ASSIGNMENT
Starting from the top of the entries below and ending with the line containing "Union Hospital, Tongji", restate every line word for word, pictures omitted.

INPUT DATA START

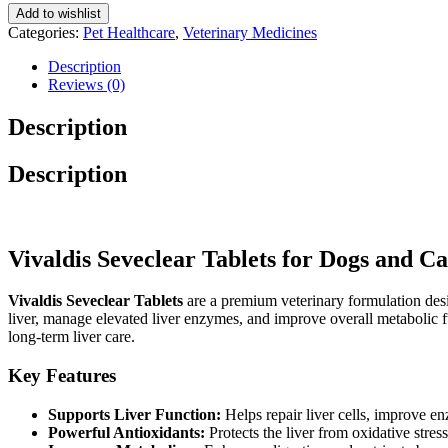
Cats
Add to wishlist
10
Categories:
Pet Healthcare
,
Veterinary Medicines
Tablets
quantity
Description
Reviews (0)
Description
Description
Vivaldis Seveclear Tablets for Dogs and 
Vivaldis Seveclear Tablets
are a premium veterinary formulation desi
liver, manage elevated liver enzymes, and improve overall metabolic fun
long-term liver care.
Key Features
Supports Liver Function:
Helps repair liver cells, improve en
Powerful Antioxidants:
Protects the liver from oxidative stre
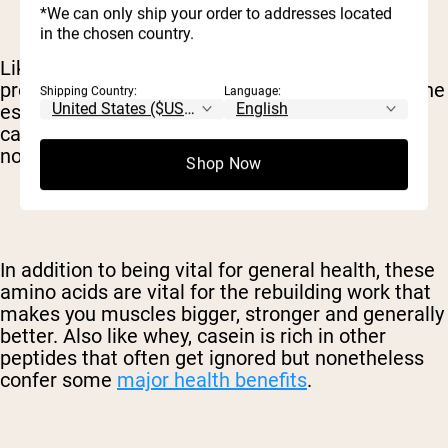
*We can only ship your order to addresses located
in the chosen country.
Like whey, casein is a complete, high-quality
protein. This means that casein contains all of the
Shipping Country:
Language:
essential amino acids – those that your body
cannot produce on its own – in addition to the
nonessential amino acids.
Shop Now
In addition to being vital for general health, these
amino acids are vital for the rebuilding work that
makes you muscles bigger, stronger and generally
better. Also like whey, casein is rich in other
peptides that often get ignored but nonetheless
confer some
major health benefits
.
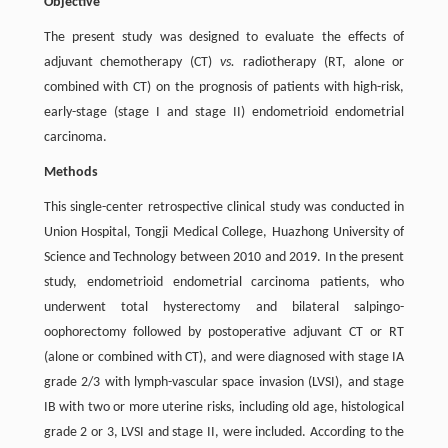
Objective
The present study was designed to evaluate the effects of
adjuvant chemotherapy (CT)
vs.
radiotherapy (RT, alone or
combined with CT) on the prognosis of patients with high-risk,
early-stage (stage I and stage II) endometrioid endometrial
carcinoma.
Methods
This single-center retrospective clinical study was conducted in
Union Hospital, Tongji Medical College, Huazhong University of
Science and Technology between 2010 and 2019. In the present
study, endometrioid endometrial carcinoma patients, who
underwent total hysterectomy and bilateral salpingo-
oophorectomy followed by postoperative adjuvant CT or RT
(alone or combined with CT), and were diagnosed with stage IA
grade 2/3 with lymph-vascular space invasion (LVSI), and stage
IB with two or more uterine risks, including old age, histological
grade 2 or 3, LVSI and stage II, were included. According to the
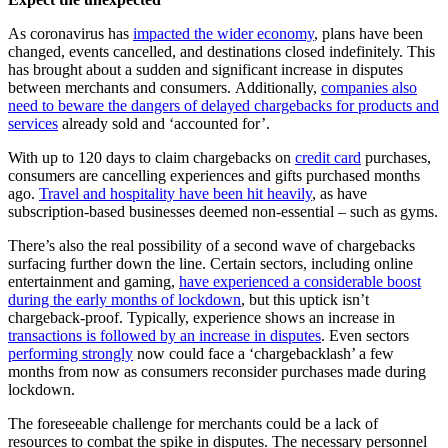
As coronavirus has
impacted the wider economy
, plans have been
changed, events cancelled, and destinations closed indefinitely. This
has brought about a sudden and significant increase in disputes
between merchants and consumers. Additionally,
companies also
need to beware the dangers of delayed chargebacks for products and
services
already sold and ‘accounted for’.
With up to 120 days to claim chargebacks on
credit card
purchases,
consumers are cancelling experiences and gifts purchased months
ago.
Travel and hospitality have been hit heavily
, as have
subscription-based businesses deemed non-essential – such as gyms.
There’s also the real possibility of a second wave of chargebacks
surfacing further down the line. Certain sectors, including online
entertainment and gaming,
have experienced a considerable boost
during the early months of lockdown
, but this uptick isn’t
chargeback-proof. Typically, experience shows an increase in
transactions is followed by an increase in disputes
. Even sectors
performing strongly
now could face a ‘chargebacklash’ a few
months from now as consumers reconsider purchases made during
lockdown.
The foreseeable challenge for merchants could be a lack of
resources to combat the spike in disputes. The necessary personnel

INPUT DATA END

SOLVED EXERCISE
Cats
Add to wishlist
10
Categories:
Pet Healthcare
,
Veterinary Medicines
Tablets
quantity
Description
Reviews (0)
Description
Description
Vivaldis Seveclear Tablets for Dogs and 
Vivaldis Seveclear Tablets
are a premium veterinary formulation desi
liver, manage elevated liver enzymes, and improve overall metabolic fun
long-term liver care.
Key Features
Supports Liver Function:
Helps repair liver cells, improve en
Powerful Antioxidants:
Protects the liver from oxidative stre
*We can only ship your order to addresses located
in the chosen country.
Like whey, casein is a complete, high-quality
protein. This means that casein contains all of the
Shipping Country:
Language:
essential amino acids – those that your body
cannot produce on its own – in addition to the
nonessential amino acids.
Shop Now
In addition to being vital for general health, these
amino acids are vital for the rebuilding work that
makes you muscles bigger, stronger and generally
better. Also like whey, casein is rich in other
peptides that often get ignored but nonetheless
confer some
major health benefits
.
Objective
The present study was designed to evaluate the effects of
adjuvant chemotherapy (CT)
vs.
radiotherapy (RT, alone or
combined with CT) on the prognosis of patients with high-risk,
early-stage (stage I and stage II) endometrioid endometrial
carcinoma.
Methods
This single-center retrospective clinical study was conducted in
Union Hospital, Tongji Medical College, Huazhong University of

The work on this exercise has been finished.